KOLLUK KUVVETLERİ YÜRÜYÜŞE MÜDAHALE ETTİ, PROTESTOCULAR DİRENDİ
Yürüyüşe katılan grup, kolluk kuvvetlerinin engellemeleriyle karşılaştı. Polis, eylemcilerin Yüksel Caddesi’nden Madenci Anıtı’na kadar yürümelerine izin vermedi. Protestocular, engellemeleri aşmak için "Barikatı aç, aç!" sloganları atarak direniş gösterdi ve yürüyüşlerine devam etti.
“UNUTMAK YOK, AFFETMEK YOK, HELLALEŞMEK YOK”
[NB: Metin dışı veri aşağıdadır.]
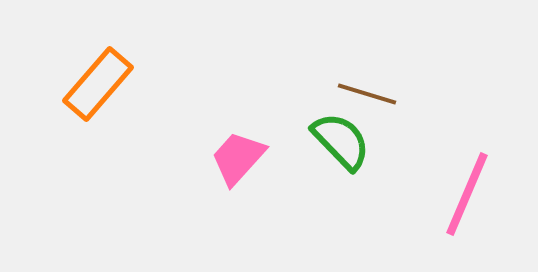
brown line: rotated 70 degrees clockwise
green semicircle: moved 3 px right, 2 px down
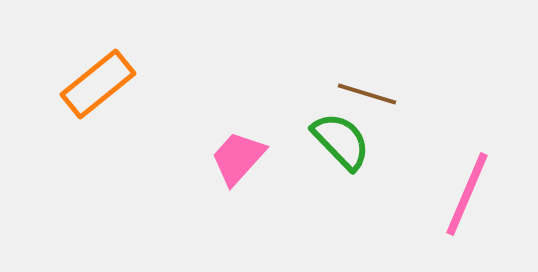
orange rectangle: rotated 10 degrees clockwise
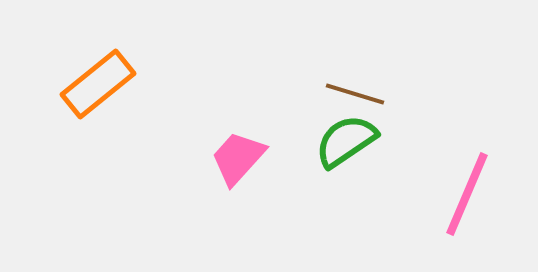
brown line: moved 12 px left
green semicircle: moved 5 px right; rotated 80 degrees counterclockwise
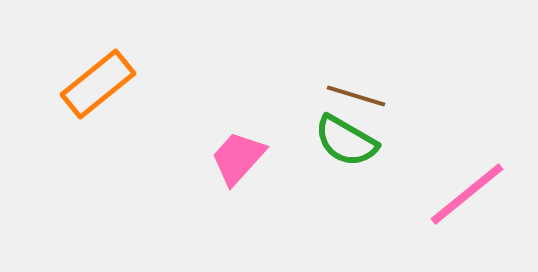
brown line: moved 1 px right, 2 px down
green semicircle: rotated 116 degrees counterclockwise
pink line: rotated 28 degrees clockwise
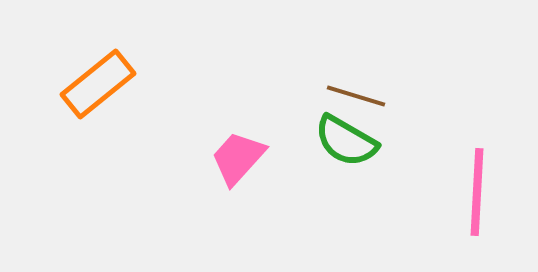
pink line: moved 10 px right, 2 px up; rotated 48 degrees counterclockwise
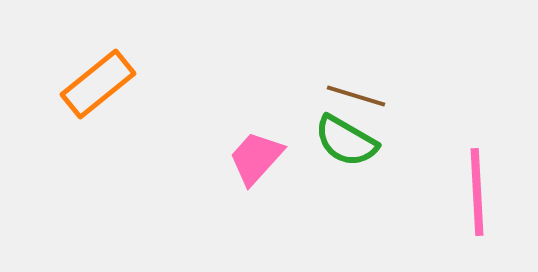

Açıklamada, emekçilerin ve halkın her gün yeni bir felaketle karşı karşıya bırakıldığına dikkat çekilerek, Bolu’daki otel yangınında 79 kişinin yaşamını yitirdiği, 2024 yılında en az 1897 işçinin iş cinayetlerinde hayatını kaybettiği ve bu işçilerin 71’inin çocuk olduğu vurgulandı.
"Bizi ancak yeni katliamları beklemeden bir araya gelmek kurtaracaktır. Hayatta kalmak için verilen mücadele, hayatı kurmak için verilen mücadeleye dönüştüğünde katliamların, ölümlerin önüne geçilecektir. Depremler, yangınlar, yıkımlar, cinayetler kaderimiz değil! Yaşamak için mücadele etmek dışında yol yoktur."
TALEPLER
Eylemde, depremzedelerin insanca yaşayabileceği koşullar sağlanana kadar tüm hizmetlerin ücretsiz olması gerektiği belirtilerek şu talepler sıralandı:
Ücretsiz, yerinde, depreme dayanıklı, ekolojik ve nitelikli barınma hakkı
Deprem bölgesinde alınacak her kararda halkın söz sahibi olması
Deprem suçlarına karışan tüm yetkililerin yargılanması
Kamulaştırma ve istimlak uygulamalarının durdurulması
Konteyner kentlerde yaşayanlara yönelik baskıların sona ermesi
Ulaşım, sağlık, barınma, elektrik ve suyun ücretsiz sağlanması
Kentlerde güvenli yaşamın sağlanması ve bütçenin rant için değil depremzedeler için kullanılması
Eylem, sloganlar ve alkışlar eşliğinde sona erdi.